**** Reading text
Complexity and Fragility of Value, My take: When people talk about the things they want, they usually don't say very many things. But when you check what things people actually want, they want a whole lot of different things. People also sometimes don't realize that they want things because they have always had those things and never worried that they might lose them.
If we were to write a book of all the things people want so a computer could figure out ways to give people the things they want, the book would probably be long and hard to write. If there were some small problems in the book, the computer wouldn't be able to see the problems and would give people the wrong things. That would probably be very, very, very bad.
Risks of Creative Super AIs: If we make computers, they will never know to do anything that people didn't tell them to do. We can tell computers to try to figure things out for themselves but even then we need to get them started on that. Computers will not know what people want except if people tell the computers exactly what they want. Very strong computers might get really stupid ideas about what they should do because they were wrong about what humans want. Also, very strong computers might do really bad things we don't want before we can turn them off.
xkcd's Up-Goer Five comic gave technical specifications for the Saturn V rocket using only the 1,000 most common words in the English language.
This seemed to me and Briénne to be a really fun exercise, both for tabooing one's words and for communicating difficult concepts to laypeople. So why not make a game out of it? Pick any tough, important, or interesting argument or idea, and use this text editor to try to describe what you have in mind with extremely common words only.
********
**** Data extract
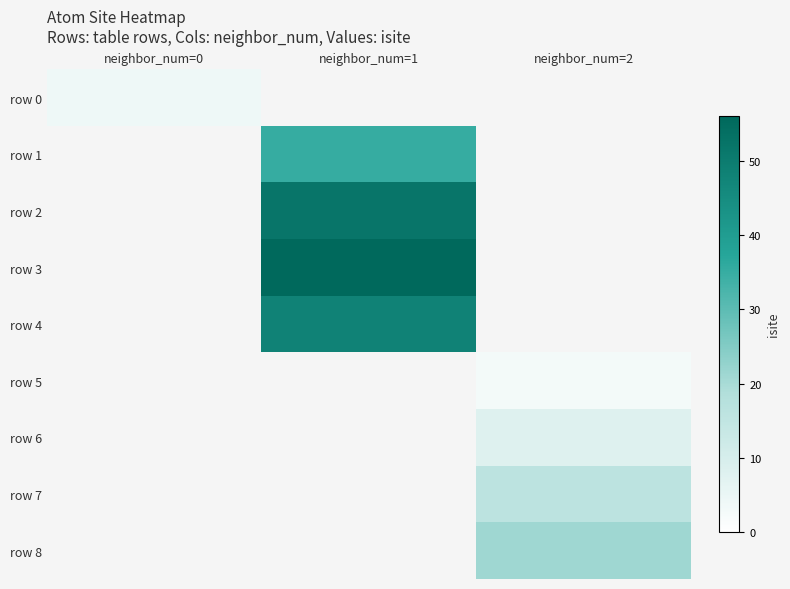

List the labels in order of row 7 value, smallest first.

neighbor_num=0, neighbor_num=1, neighbor_num=2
********
Work instructions. Reproduce verbatim the portion of the common-words text that opens with the words "Complexity and Fragility" and closes with "might lose them.".

Task answer.
Complexity and Fragility of Value, My take: When people talk about the things they want, they usually don't say very many things. But when you check what things people actually want, they want a whole lot of different things. People also sometimes don't realize that they want things because they have always had those things and never worried that they might lose them.